Cannabis industry experts from around the world gathered in Montego Bay, Jamaica, last week for the fourth installment of CanEx, a business conference and expo initially founded in 2016. More than 60 speakers from over 30 countries gathered to provide the hundreds of attendees with insights into the fast-growing, global cannabis industry and its current course.
Notable cannabis industry leaders in attendance included Steve DeAngelo, famed activist and founder of Harborside Inc. in Oakland; Bruce Linton, founder of Canopy Growth Corp; and Robert Hoban, president and founder of Hoban Law cannabis firm.
“We are delighted that we were able to attract and host delegates from so many different countries," Douglas K. Gordon, organizer of the event, told Civilized. "Our keynotes were brilliant and we are also incredibly pleased at the caliber of discussion that emanated from our panels and workshops."
CanEx Jamaica has always emphasized valuable content and networking, he noted.
This year’s agenda was very diverse, featuring activists, financial experts, cannabis media reporters, scientists, and entrepreneurs.
The first day started with keynotes from Gordon, Montego Bay Mayor Homer Davis; Minister Saboto S. Caesar to represent St. Vincent and the Grenadines; and, of course, a blessing from Edward Wray, from the Rastafari Indigenous Village.
The opening panel, “The Global Cannabis Movement,” served as an introduction to both the global and local standing grounds of the cannabis industry.
“It’s important for everyone in (or seeking to enter) the cannabis industry to remember they are also part of a community and movement," panel moderator Javier Hasse told Civilized. "This means we all have a responsibility to build mindful businesses that give back to the world, and especially to those most impacted by decades of prohibition. There is no industry without a movement to support it; there is no movement without an industry to back it.

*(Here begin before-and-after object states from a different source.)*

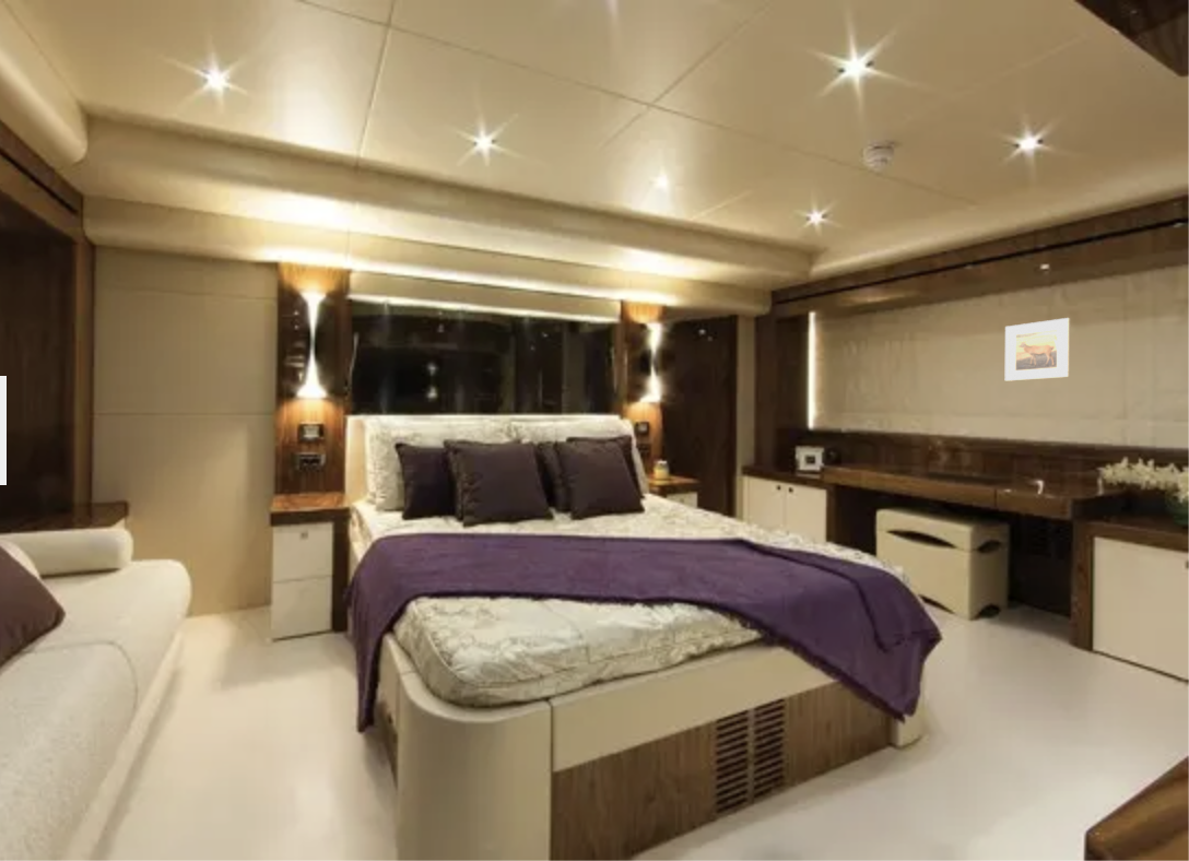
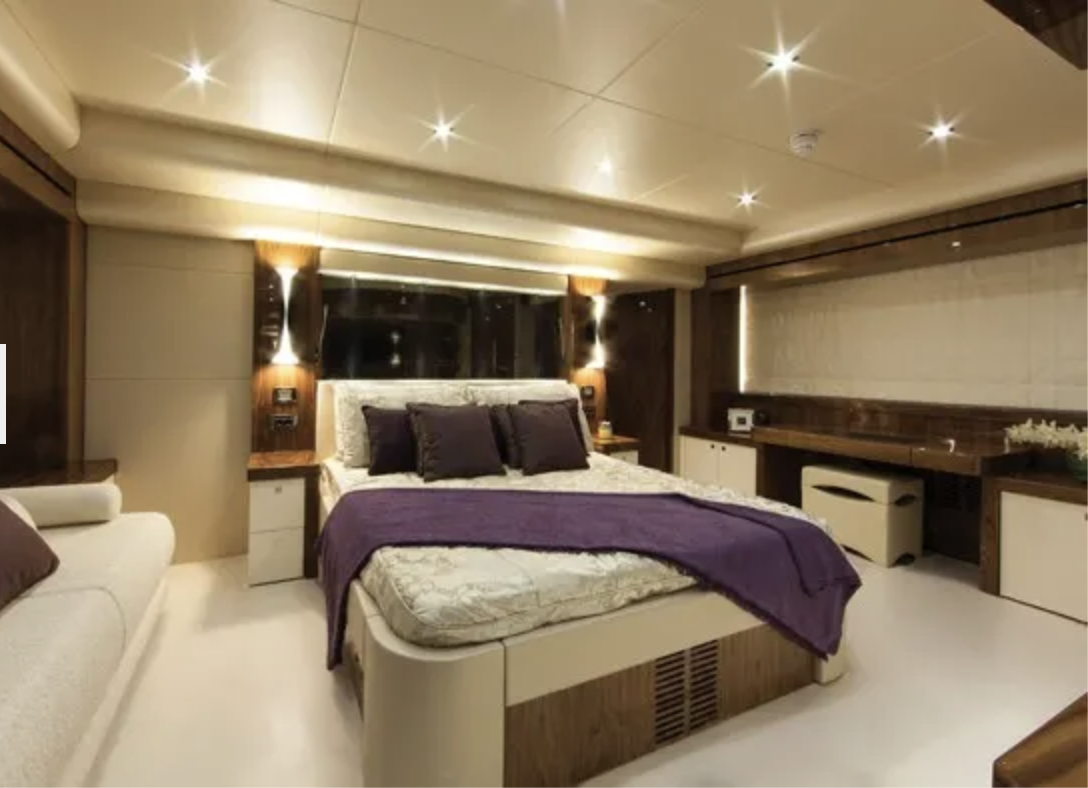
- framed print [1004,317,1071,382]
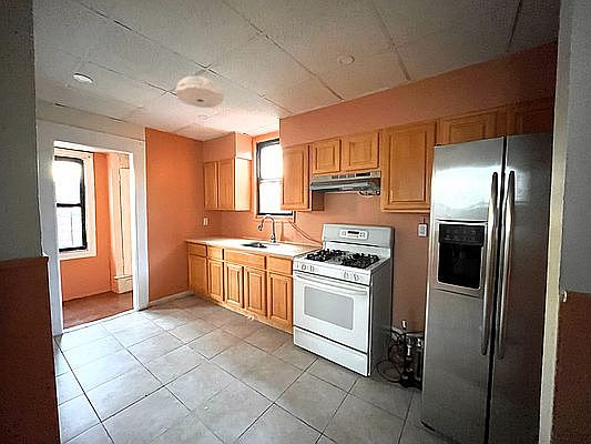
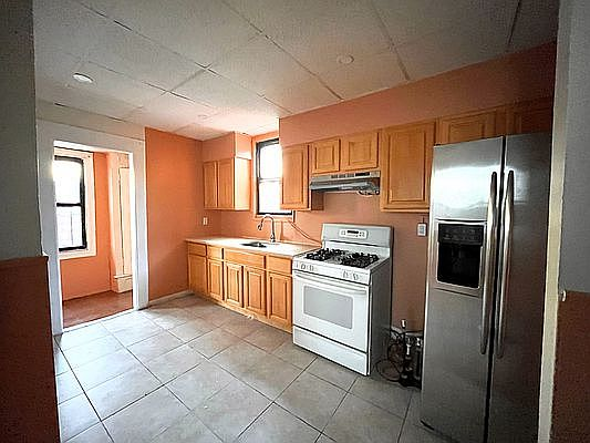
- ceiling light [174,74,224,109]
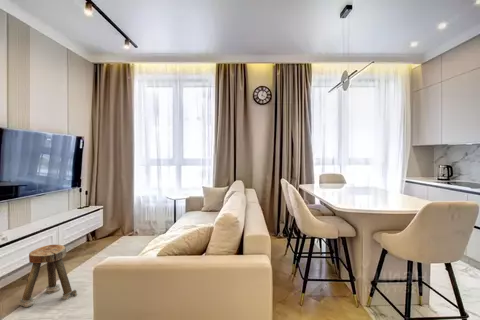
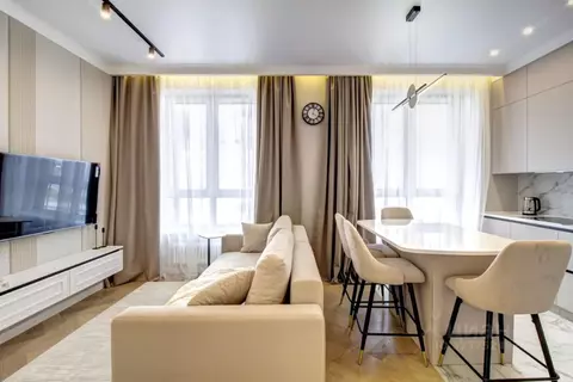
- stool [18,244,78,308]
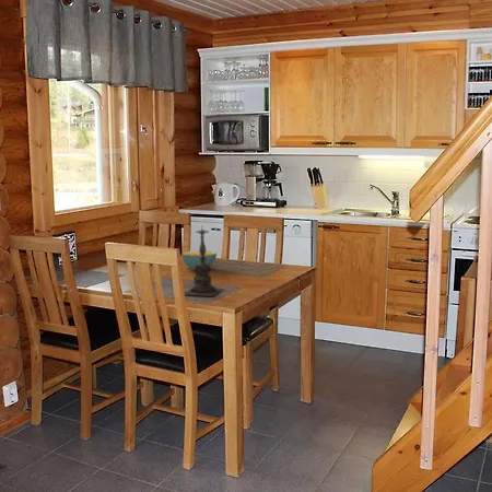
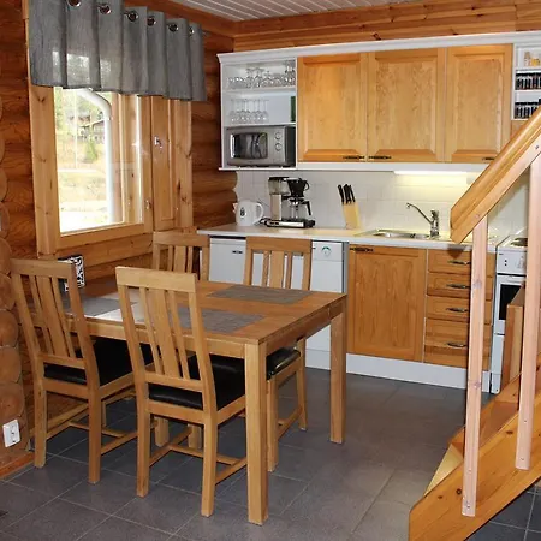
- candle holder [184,226,226,297]
- cereal bowl [180,249,218,271]
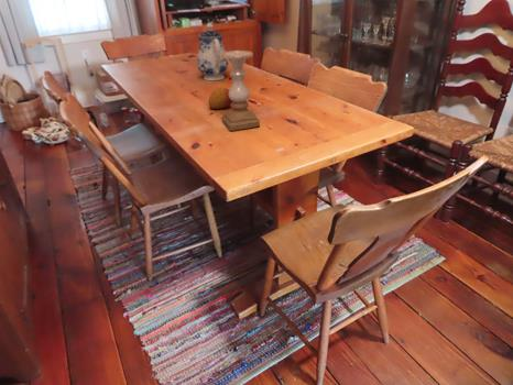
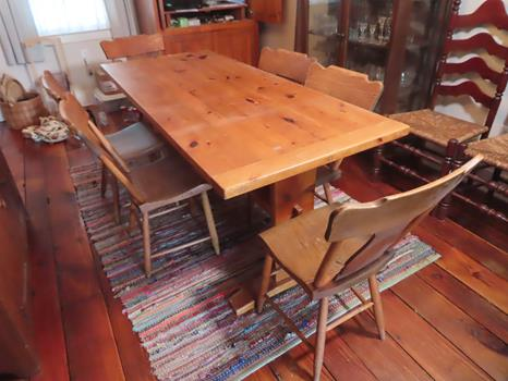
- fruit [208,87,232,110]
- teapot [196,22,230,81]
- candle holder [221,50,261,132]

That was the focus of the opening panel.”
Later that same day, Cam Battley, chief corporate officer of Aurora Cannabis, delivered his own keynote on global affairs; Robert Hoban and a group of experts discussed innovation, compliance, and standards for an ethical industry; LA Weekly journalist and attorney Michael Miller led a conversation on strategic options for financing; and MJ Biz Daily’s Chris Walsh hosted a chat on hurdles and solutions for the cannabis industry.
Same as every other night of the four-day meet-up, the day topped off with a cannabis themed party, which, as any conference attendee knows, is fundamental to a fully productive (networking) event.
We woke up Friday, excited about another day full of impactful keynotes, including one discussion led by Steve DeAngelo on restorative justice and expungement programs, like the Last Prisoner Project, as well as a fireside chat with Bruce Linton, who detailed his trials and tribulations working in cannabis.
“I will start another company, I'm pretty sure that I will do that, but it’s gotta be something serious that I’m in the deep end on,” Linton said, explaining that, no matter how hard he had tried to avoid getting back into cannabis, a dive into climate change related ventures brought him right back to CBD.
“If you’re producing pork in Denmark, I’ve got bad news. [Due to climate change], heat is going to be much hotter, and that stresses out your pigs,” he said. It was the quest to calm these pigs down to get them to eat again that brought him right back to CBD, he declared.
The day finished with panels on female leadership in cannabis, raising money, and sports and CBD.
In the evening, speakers and attendees re-gathered for Eyes Wide Shut, an all-white masquerade party that took place at the Rose Hall estate, a mansion that is said to be haunted by ghosts.
Saturday was a workshop day, focused on education, with sessions on cannabis medicine, investment, and cultivation.
The Gossip and Tips for Next Year
Even though everyone looked stunning in the haze of colorless garments and weed smoke that was the all-white party, former NBA star and cannabis entrepreneur John Salley took the gold. A two-piece white suit on a white shirt, topped by a rose in his front pocket, were the most eye-catching sight of the evening.
If you’re coming back for Canex Jamaica 2020, make sure to set some time aside to visit other parts of Jamaica; you don’t even have to go far. Coral Cove in Homer’s bay is an absolutely fantastic, cannabis-infused all-inclusive experience. Also, try to visit Banana Shout in Negril, which is as laidback and beautiful as it gets. Finally, for a chill, cannabis-friendly experience, check out HotBox Jamaica, a hostel-style pace by the beach owned by Canadian Abi Roach.